# YOUR INSTRUCTIONS
Answer these questions using the text below about the Stamp Act repeal anniversary:
1. Which newspaper, and which edition of it, carried the advertisement?
2. What directed readers to take note of the upcoming festivities?
3. On what date was the Stamp Act repealed?

[[ READING TEXT, beginning ]]

What was advertised in a colonial American newspaper 250 years ago today?

New-York Gazette and Weekly Mercury (March 6, 1775).

Will be celebrated the Anniversary of the repeal of the STAMP-ACT.”

A manicule directed readers to take note of upcoming festivities to commemorate the “18th of MARCH” as they perused the advertisements in the March 6, 1775, edition of the New-York Gazette and Weekly Mercury.  Although that date is not familiar to most Americans in the twenty-first century, it certainly resonated with colonizers who associated it with the repeal of the Stamp Act on March 18, 1766.  Just as Americans today recognize the “4th of July” as Independence Day, “9/11” as the day terrorists hijacked four airplanes and used them as weapons to kill thousands of people, and “January 6” as the day insurrectionists attacked the United States Capitol at the bidding of a demagogue who refused to participate in a peaceful transfer of power after losing a free and fair election, colonizers knew the significance of the “18th of MARCH” without further explanation.

[[ READING TEXT, end ]]
[[ INFORMATION SUPPLIED, beginning ]]

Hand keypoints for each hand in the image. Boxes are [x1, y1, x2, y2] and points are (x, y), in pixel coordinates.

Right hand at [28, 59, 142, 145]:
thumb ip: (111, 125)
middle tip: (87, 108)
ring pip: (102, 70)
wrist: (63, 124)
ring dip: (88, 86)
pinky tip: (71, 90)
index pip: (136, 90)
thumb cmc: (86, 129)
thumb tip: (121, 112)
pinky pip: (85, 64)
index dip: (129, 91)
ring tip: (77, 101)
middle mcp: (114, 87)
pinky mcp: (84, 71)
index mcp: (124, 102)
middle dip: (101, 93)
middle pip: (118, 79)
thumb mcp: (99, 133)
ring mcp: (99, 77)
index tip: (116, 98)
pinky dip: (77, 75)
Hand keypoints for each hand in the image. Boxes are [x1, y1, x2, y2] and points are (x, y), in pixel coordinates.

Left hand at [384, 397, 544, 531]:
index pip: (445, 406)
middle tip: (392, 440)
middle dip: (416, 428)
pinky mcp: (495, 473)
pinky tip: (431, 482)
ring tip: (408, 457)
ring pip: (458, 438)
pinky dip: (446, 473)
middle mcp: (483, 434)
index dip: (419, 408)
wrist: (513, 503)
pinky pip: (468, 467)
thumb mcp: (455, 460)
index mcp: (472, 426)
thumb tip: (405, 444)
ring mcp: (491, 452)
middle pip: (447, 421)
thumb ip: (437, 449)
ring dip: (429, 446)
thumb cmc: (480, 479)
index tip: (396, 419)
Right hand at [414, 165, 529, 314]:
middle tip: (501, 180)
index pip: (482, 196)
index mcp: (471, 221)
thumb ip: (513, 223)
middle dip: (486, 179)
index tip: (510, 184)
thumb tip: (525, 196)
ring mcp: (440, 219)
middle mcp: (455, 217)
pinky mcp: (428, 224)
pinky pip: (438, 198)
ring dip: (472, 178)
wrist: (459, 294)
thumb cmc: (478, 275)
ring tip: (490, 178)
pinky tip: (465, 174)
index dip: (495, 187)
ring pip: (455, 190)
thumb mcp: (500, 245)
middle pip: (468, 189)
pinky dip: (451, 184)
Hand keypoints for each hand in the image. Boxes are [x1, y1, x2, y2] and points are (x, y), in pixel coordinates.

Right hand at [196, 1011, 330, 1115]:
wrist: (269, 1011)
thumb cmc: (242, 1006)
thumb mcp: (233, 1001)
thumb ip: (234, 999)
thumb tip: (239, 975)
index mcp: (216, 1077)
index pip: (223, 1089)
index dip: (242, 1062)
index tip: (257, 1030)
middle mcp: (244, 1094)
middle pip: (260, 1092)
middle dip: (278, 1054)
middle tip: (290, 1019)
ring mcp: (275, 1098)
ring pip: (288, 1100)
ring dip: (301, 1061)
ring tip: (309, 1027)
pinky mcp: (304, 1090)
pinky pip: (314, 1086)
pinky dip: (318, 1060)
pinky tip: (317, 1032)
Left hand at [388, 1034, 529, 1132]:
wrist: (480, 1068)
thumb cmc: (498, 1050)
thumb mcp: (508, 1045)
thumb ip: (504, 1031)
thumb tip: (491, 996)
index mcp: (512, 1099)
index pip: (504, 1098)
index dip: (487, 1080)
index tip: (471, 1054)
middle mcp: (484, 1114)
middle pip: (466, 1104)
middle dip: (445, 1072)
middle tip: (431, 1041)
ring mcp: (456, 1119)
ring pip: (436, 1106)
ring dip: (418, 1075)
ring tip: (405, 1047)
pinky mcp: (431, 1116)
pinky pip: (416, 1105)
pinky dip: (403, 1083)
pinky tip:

[[ INFORMATION SUPPLIED, end ]]

# REPLY TO THE EXERCISE
1. The New-York Gazette and Weekly Mercury, in its March 6, 1775, edition.
2. A manicule.
3. March 18, 1766.